TEXTE FOURNI>
━━━━━━━━
Éviter le désengagement
Selon Reynald Tavernier, directeur de Linéa Semences, plusieurs producteurs ont fait savoir il y a quelques mois qu’ils ne souhaitaient pas poursuivre cette culture en raison des difficultés d’implantation de la culture suivante si les pailles ne sont pas exportées. « Cela nous a fait un peu froid dans le dos, se remémore-t-il : c’est dommage d’avoir des superrendements (30-33 q/ha), avec des prix proposés par les industriels, mais des facteurs limitants de ce genre. » C’est à partir de ce constat que la rencontre a été organisée. Actuellement, seules 8 % des pailles sont collectées. Le rendement en paille est d’environ 1,2 t de paille par hectare.
À quel prix ?
Les différents acteurs se sont accordés pour dire qu’un travail structurant de filière était nécessaire sur le sujet. Plusieurs questions clés doivent être abordées, en particulier celle du prix payé aux producteurs. Arnaud Day, directeur scientifique de FRD-Codem (1), appuie ce point en relatant l’expérience du Canada. Important producteur mondial, le pays « n’a jamais réussi à valoriser ses pailles de lin oléagineux », indique-t-il. Selon lui, la raison est simple : la valorisation insuffisante de la ressource par l’aval, en l’occurrence des sociétés d’industrie papetière, intéressées par la cellulose du lin.
Pour Eric Ducornet, de la Coopérative 110 Bourgogne, il faut viser 250 € la tonne de paille pour un produit correspondant aux qualités demandées par l’aval, stocké et livré. Pour l’heure, la marche est grande. Présent dans l’assemblée, un producteur de lin dans l'Eure-et-Loire chiffre : « Actuellement, nous n’avons qu’un acheteur de paille dans le département, et il l’achète 12 €/t ». À ce prix, peu nombreux sont ceux qui choisissent de la vendre.
━━━━━━━━
DONNÉES FOURNIES>
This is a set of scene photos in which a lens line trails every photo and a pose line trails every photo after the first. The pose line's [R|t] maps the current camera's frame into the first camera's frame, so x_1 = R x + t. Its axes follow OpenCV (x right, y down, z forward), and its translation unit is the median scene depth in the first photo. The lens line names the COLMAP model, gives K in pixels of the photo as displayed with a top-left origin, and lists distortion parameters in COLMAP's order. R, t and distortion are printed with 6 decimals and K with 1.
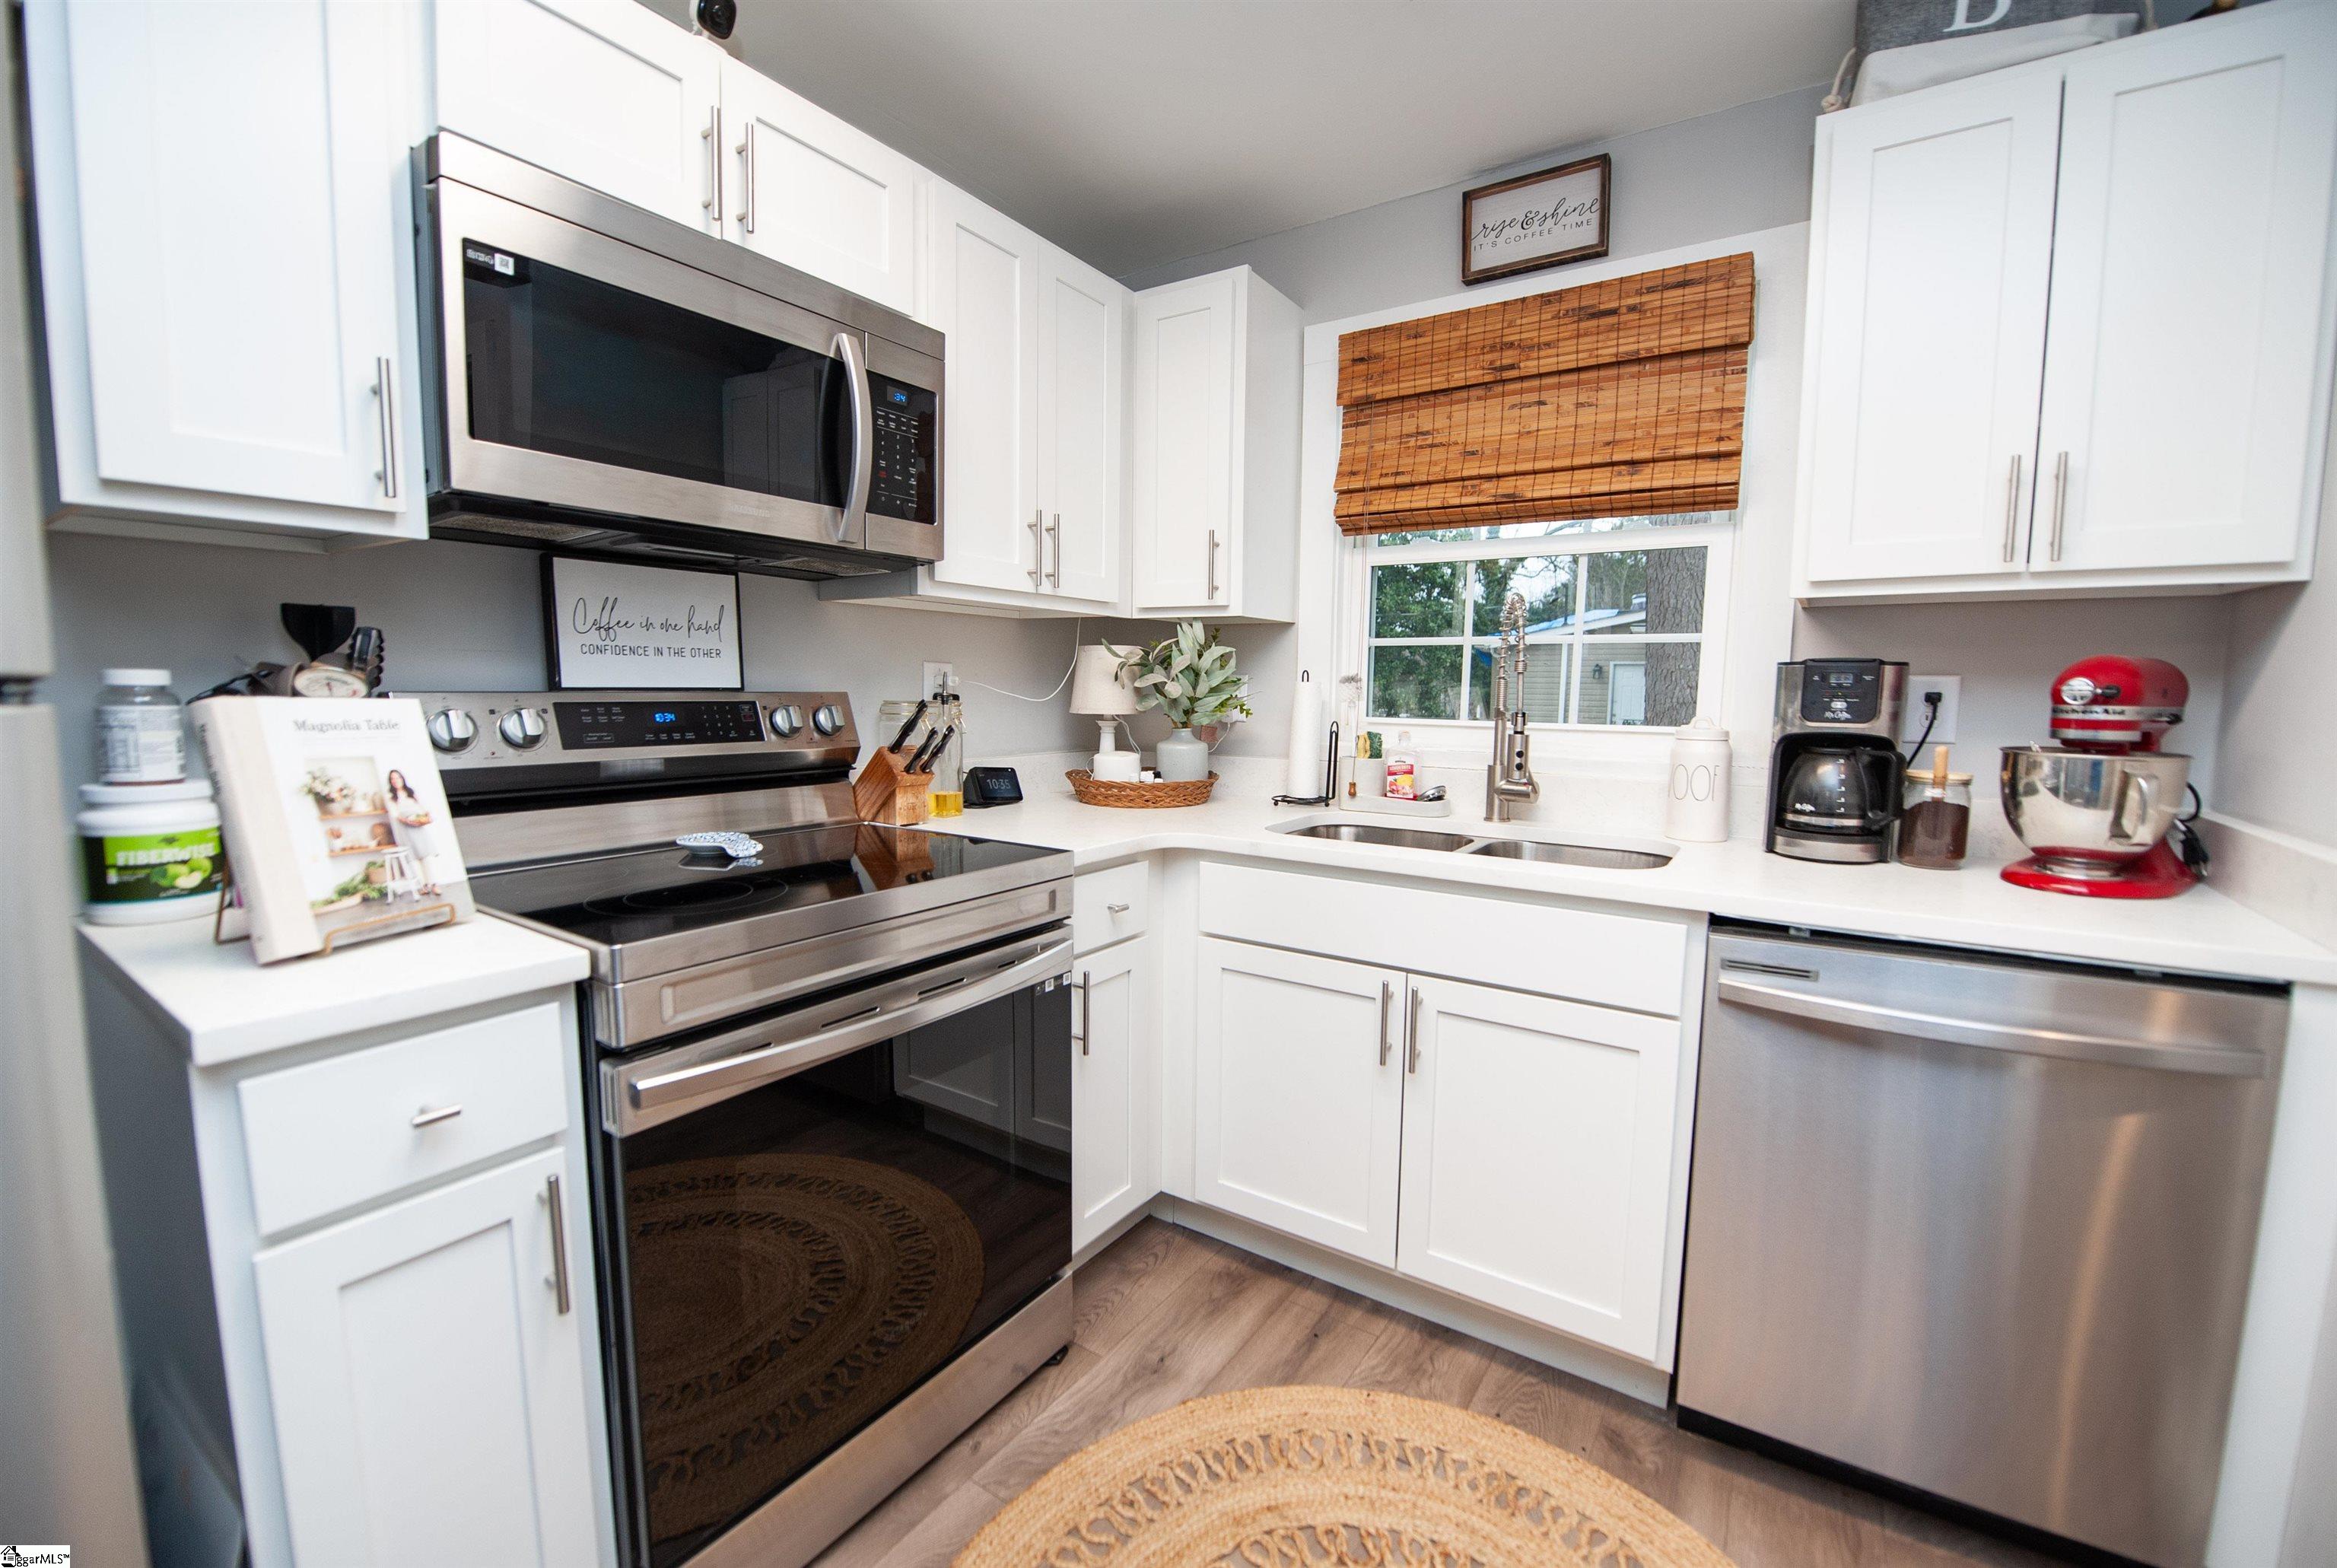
lens RADIAL K [[956.8, 0, 1167.2], [0, 956.8, 787.3], [0, 0, 1]] dist [-0.016911, -0.000262]
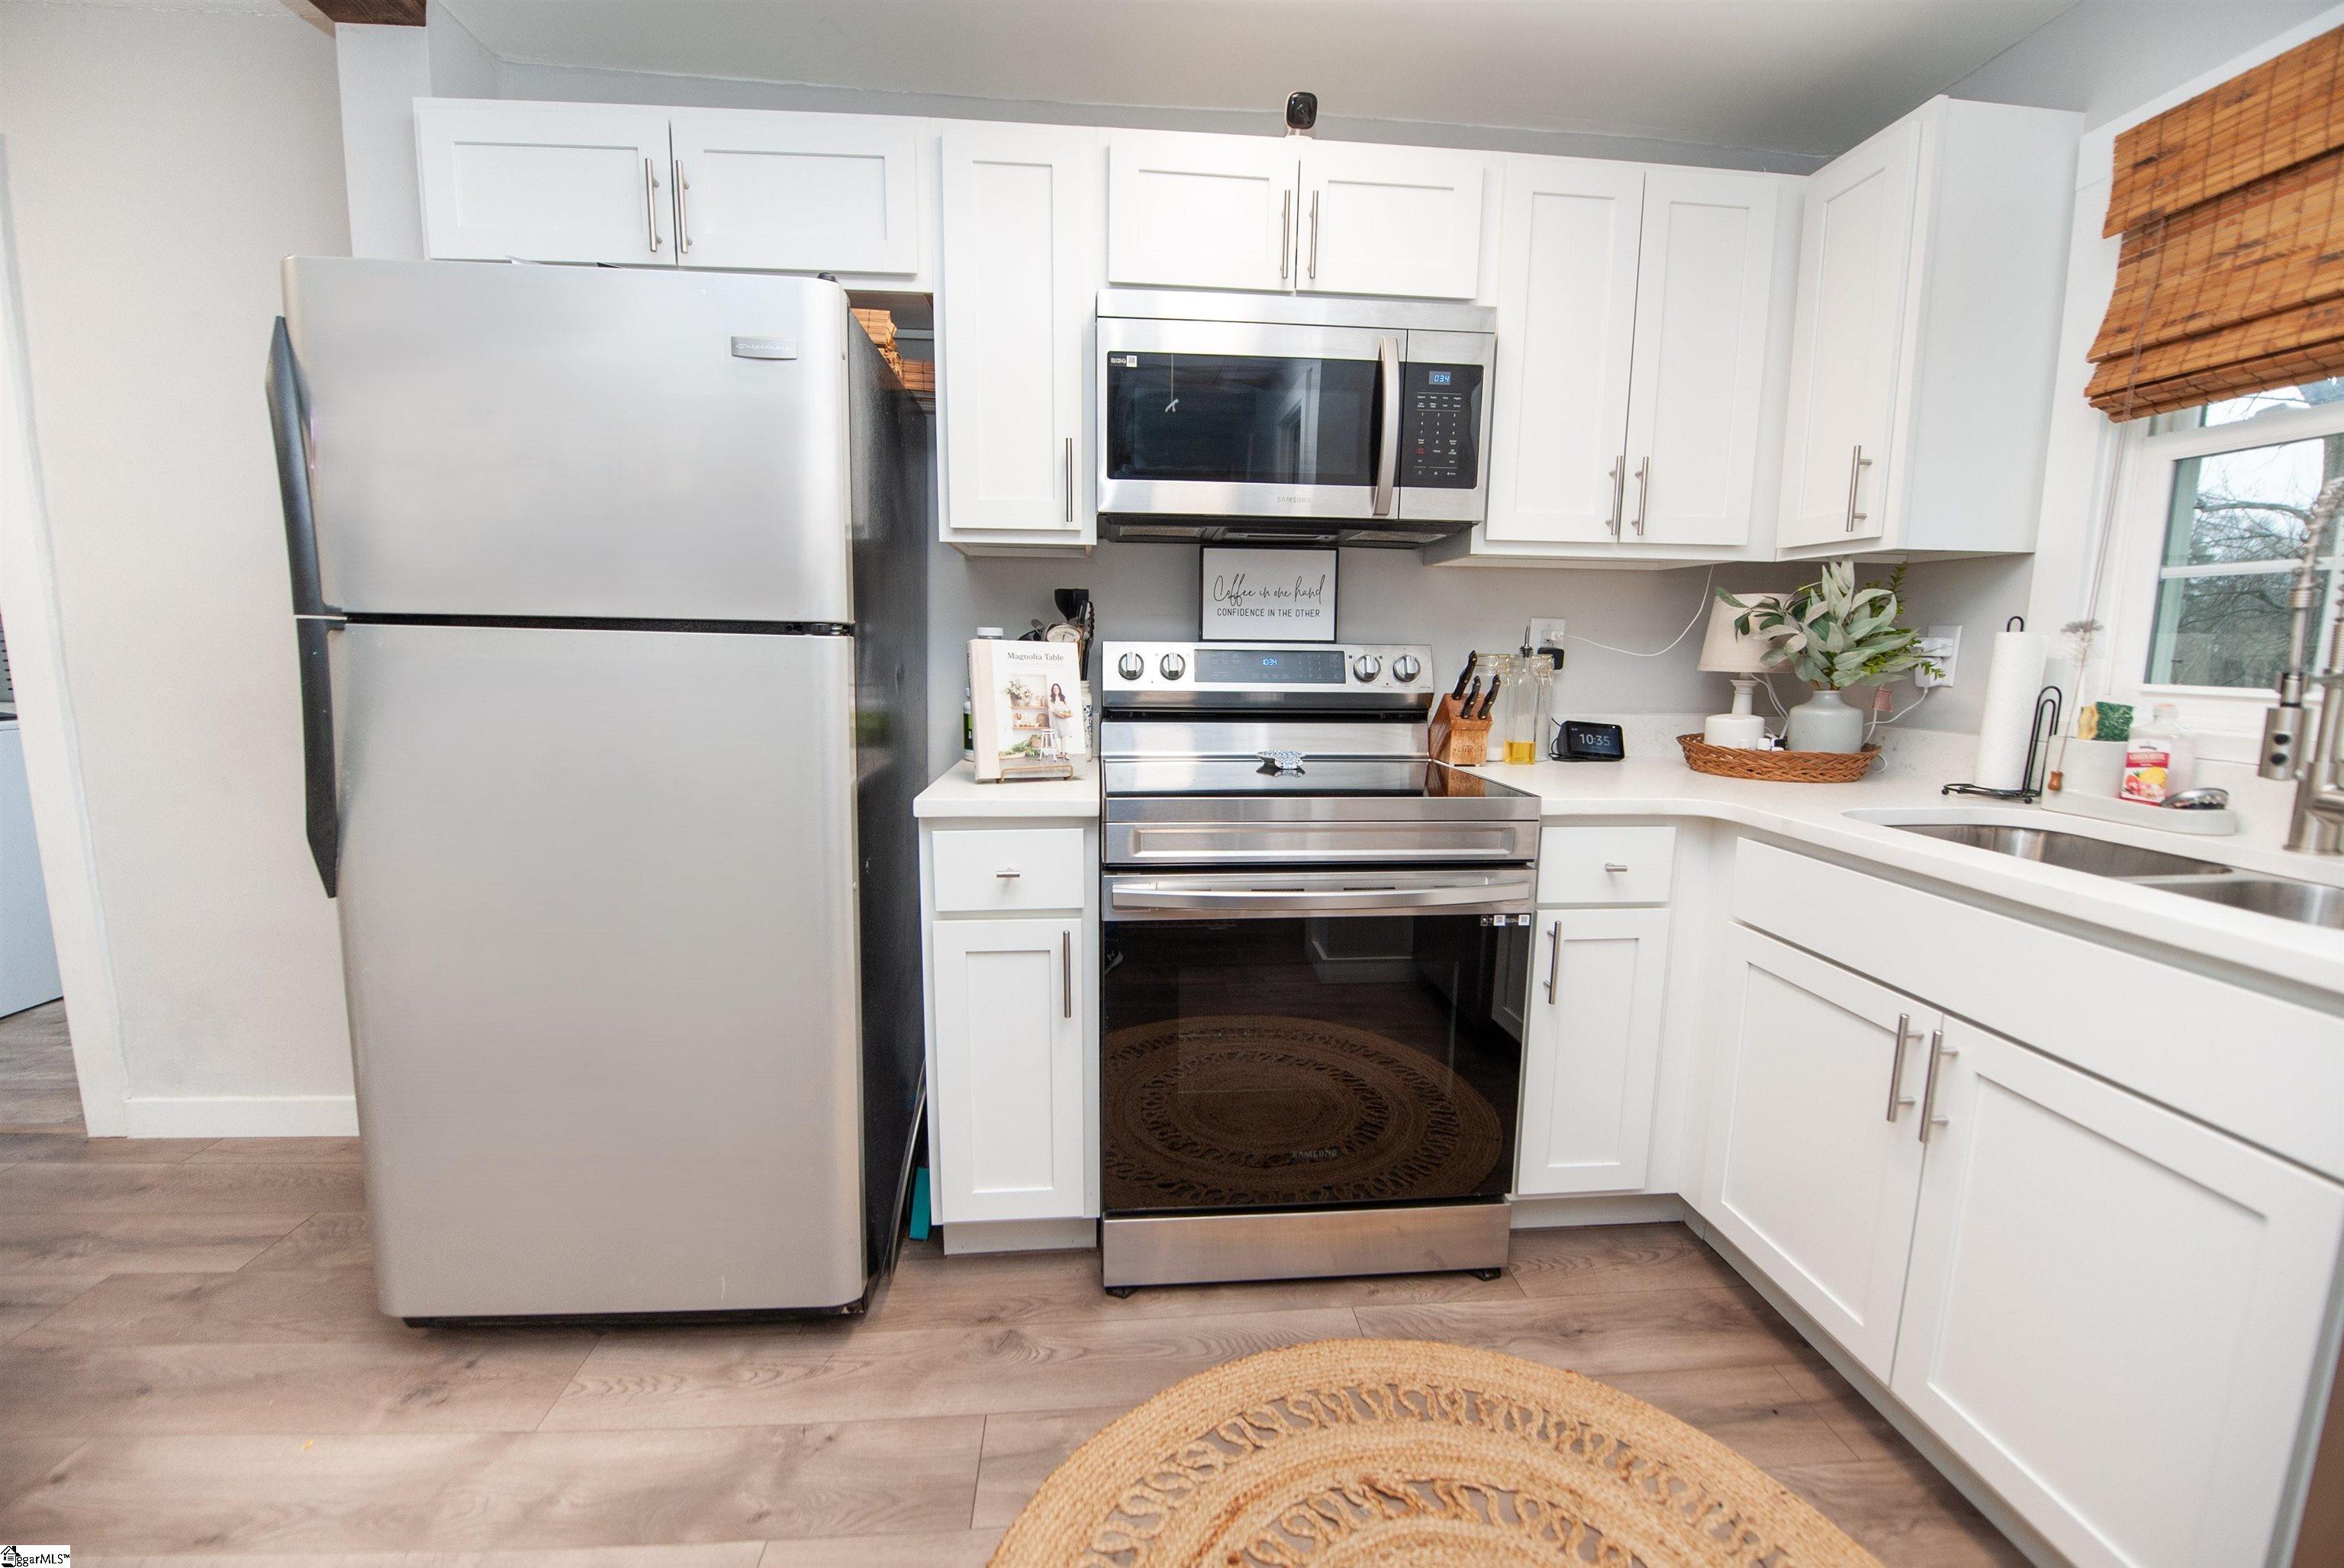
lens RADIAL K [[935.6, 0, 1172.0], [0, 935.6, 784.0], [0, 0, 1]] dist [-0.013172, -0.003834]
pose [[0.626698, 0.107440, -0.771820, 0.350658], [-0.085439, 0.993952, 0.068987, 0.014932], [0.774564, 0.022709, 0.632088, 0.057014]]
━━━━━━━━
CONSIGNE>
Répondez aux questions suivantes d'après le texte sur les pailles de lin.
1. Quelle part des pailles est actuellement collectée ?
2. Selon Arnaud Day, quel pays n'a jamais réussi à valoriser ses pailles de lin oléagineux ?
3. Quel prix par tonne de paille Eric Ducornet estime-t-il qu'il faut viser ?

VOTRE RÉPONSE>
1. 8 %
2. Le Canada
3. 250 € la tonne